- **Work order**: Pick out every line in the rows below that contains the string "Sezóna", and copy each such line. Matching is case-sensitive.

Stored data
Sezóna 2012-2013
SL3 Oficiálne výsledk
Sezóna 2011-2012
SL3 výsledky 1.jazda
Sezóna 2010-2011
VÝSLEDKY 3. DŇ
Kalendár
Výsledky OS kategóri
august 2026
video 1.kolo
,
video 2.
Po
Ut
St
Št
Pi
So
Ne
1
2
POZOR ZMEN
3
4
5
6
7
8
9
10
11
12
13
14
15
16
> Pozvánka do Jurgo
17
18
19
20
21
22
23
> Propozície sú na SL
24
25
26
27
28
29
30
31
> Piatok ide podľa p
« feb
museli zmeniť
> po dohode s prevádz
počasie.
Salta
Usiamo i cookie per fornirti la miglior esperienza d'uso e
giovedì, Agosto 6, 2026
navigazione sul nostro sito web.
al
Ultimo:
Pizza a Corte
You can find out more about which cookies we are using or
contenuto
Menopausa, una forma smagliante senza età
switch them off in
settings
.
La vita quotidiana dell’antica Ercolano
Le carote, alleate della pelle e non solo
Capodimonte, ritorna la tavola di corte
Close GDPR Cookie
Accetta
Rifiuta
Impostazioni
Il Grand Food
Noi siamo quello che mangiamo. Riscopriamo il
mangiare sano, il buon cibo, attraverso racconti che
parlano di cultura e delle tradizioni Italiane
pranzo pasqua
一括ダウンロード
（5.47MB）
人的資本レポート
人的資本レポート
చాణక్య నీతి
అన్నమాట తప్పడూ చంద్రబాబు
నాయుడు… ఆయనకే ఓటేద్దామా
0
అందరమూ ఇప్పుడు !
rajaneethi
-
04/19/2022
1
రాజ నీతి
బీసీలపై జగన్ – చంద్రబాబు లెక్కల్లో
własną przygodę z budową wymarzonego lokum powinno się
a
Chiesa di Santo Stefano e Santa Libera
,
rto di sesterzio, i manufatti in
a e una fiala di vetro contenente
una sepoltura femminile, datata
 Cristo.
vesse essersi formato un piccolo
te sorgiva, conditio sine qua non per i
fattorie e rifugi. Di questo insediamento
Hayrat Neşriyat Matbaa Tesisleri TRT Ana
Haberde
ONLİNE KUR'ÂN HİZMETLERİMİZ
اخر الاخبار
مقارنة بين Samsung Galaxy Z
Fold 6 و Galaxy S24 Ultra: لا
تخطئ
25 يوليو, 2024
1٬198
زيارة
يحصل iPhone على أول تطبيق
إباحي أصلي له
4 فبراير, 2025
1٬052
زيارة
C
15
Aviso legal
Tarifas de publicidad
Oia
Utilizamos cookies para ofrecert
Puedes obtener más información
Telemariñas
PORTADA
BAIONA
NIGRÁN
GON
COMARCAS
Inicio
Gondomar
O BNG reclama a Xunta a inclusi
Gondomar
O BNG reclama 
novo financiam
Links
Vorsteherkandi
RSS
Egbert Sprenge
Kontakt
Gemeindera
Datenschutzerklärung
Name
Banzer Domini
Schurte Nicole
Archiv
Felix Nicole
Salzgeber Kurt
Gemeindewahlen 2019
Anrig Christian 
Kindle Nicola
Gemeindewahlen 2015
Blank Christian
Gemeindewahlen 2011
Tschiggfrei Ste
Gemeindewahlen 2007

- **Solution**:
Sezóna 2012-2013
Sezóna 2011-2012
Sezóna 2010-2011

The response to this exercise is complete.